_PROBLEM STATEMENT:_ Summarize the passage on ink jet ink compositions in two sentences.

_TEXT BLOCK:_
________________________________________
The present invention is directed to liquid ink compositions. More specifically, the present invention is directed to aqueous based ink compositions particularly suitable for use in ink jet printing processes. One embodiment of the present invention is directed to an ink composition which comprises an aqueous liquid vehicle, a water-soluble dye, and particles of a block copolymer of the formula ABA, wherein A represents a hydrophilic segment and B represents a hydrophobic segment, said ABA particles having an average diameter of about 300 Angstroms or less. Optionally, silica is precipitated within the micelles.
Ink jet printing systems generally are of two types: continuous stream and drop-on-demand. In continuous stream ink jet systems, ink is emitted in a continuous stream under pressure through at least one orifice or nozzle. The stream is perturbed, causing it to break up into droplets at a fixed distance from the orifice. At the break-up point, the droplets are charged in accordance with digital data signals and passed through an electrostatic field which adjusts the trajectory of each droplet in order to direct it to a gutter for recirculation or a specific location on a recording medium. In drop-on-demand systems, a droplet is expelled from an orifice directly to a position on a recording medium in accordance with digital data signals. A droplet is not formed or expelled unless it is to be placed on the recording medium.
________________________________________
_ENTRIES SHOWN:_
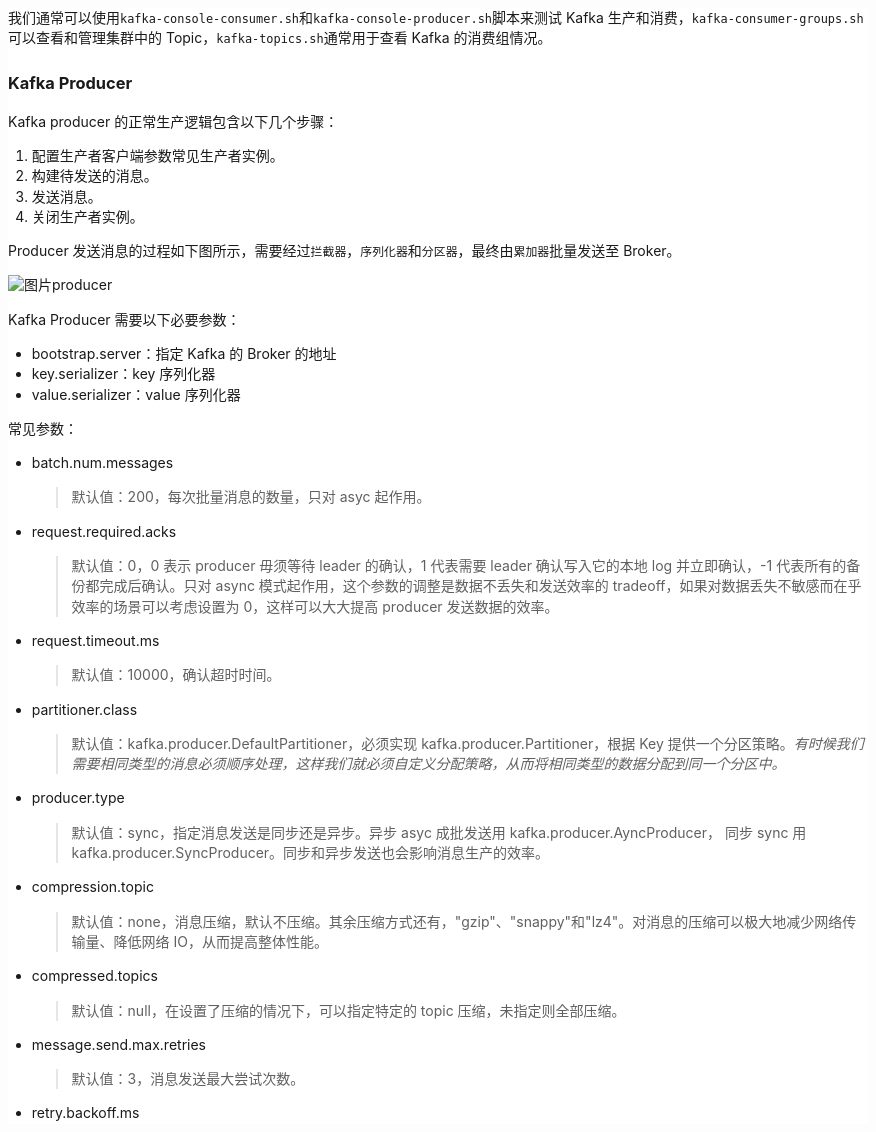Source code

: 我们通常可以使用`kafka-console-consumer.sh`和`kafka-console-producer.sh`脚本来测试 Kafka 生产和消费，`kafka-consumer-groups.sh`可以查看和管理集群中的 Topic，`kafka-topics.sh`通常用于查看 Kafka 的消费组情况。

### Kafka Producer

Kafka producer 的正常生产逻辑包含以下几个步骤：

1. 配置生产者客户端参数常见生产者实例。
2. 构建待发送的消息。
3. 发送消息。
4. 关闭生产者实例。

Producer 发送消息的过程如下图所示，需要经过`拦截器`，`序列化器`和`分区器`，最终由`累加器`批量发送至 Broker。

![图片](../../images/640-20210428095405435.png)producer

Kafka Producer 需要以下必要参数：

- bootstrap.server：指定 Kafka 的 Broker 的地址
- key.serializer：key 序列化器
- value.serializer：value 序列化器

常见参数：

- batch.num.messages

  > 默认值：200，每次批量消息的数量，只对 asyc 起作用。

- request.required.acks

  > 默认值：0，0 表示 producer 毋须等待 leader 的确认，1 代表需要 leader 确认写入它的本地 log 并立即确认，-1 代表所有的备份都完成后确认。只对 async 模式起作用，这个参数的调整是数据不丢失和发送效率的 tradeoff，如果对数据丢失不敏感而在乎效率的场景可以考虑设置为 0，这样可以大大提高 producer 发送数据的效率。

- request.timeout.ms

  > 默认值：10000，确认超时时间。

- partitioner.class

  > 默认值：kafka.producer.DefaultPartitioner，必须实现 kafka.producer.Partitioner，根据 Key 提供一个分区策略。*有时候我们需要相同类型的消息必须顺序处理，这样我们就必须自定义分配策略，从而将相同类型的数据分配到同一个分区中。*

- producer.type

  > 默认值：sync，指定消息发送是同步还是异步。异步 asyc 成批发送用 kafka.producer.AyncProducer， 同步 sync 用 kafka.producer.SyncProducer。同步和异步发送也会影响消息生产的效率。

- compression.topic

  > 默认值：none，消息压缩，默认不压缩。其余压缩方式还有，"gzip"、"snappy"和"lz4"。对消息的压缩可以极大地减少网络传输量、降低网络 IO，从而提高整体性能。

- compressed.topics

  > 默认值：null，在设置了压缩的情况下，可以指定特定的 topic 压缩，未指定则全部压缩。

- message.send.max.retries

  > 默认值：3，消息发送最大尝试次数。

- retry.backoff.ms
________________________________________
_RESPONSE TO THE TASK:_ The invention concerns aqueous ink compositions for ink jet printing, one of which combines an aqueous liquid vehicle, a water-soluble dye, and particles of an ABA block copolymer (A hydrophilic, B hydrophobic) about 300 Angstroms or less in average diameter, optionally with silica precipitated within the micelles. Ink jet systems are generally either continuous stream, where a pressurized stream breaks into charged droplets that an electrostatic field steers to a gutter or a recording medium, or drop-on-demand, where a droplet is expelled only when it is to be placed on the medium.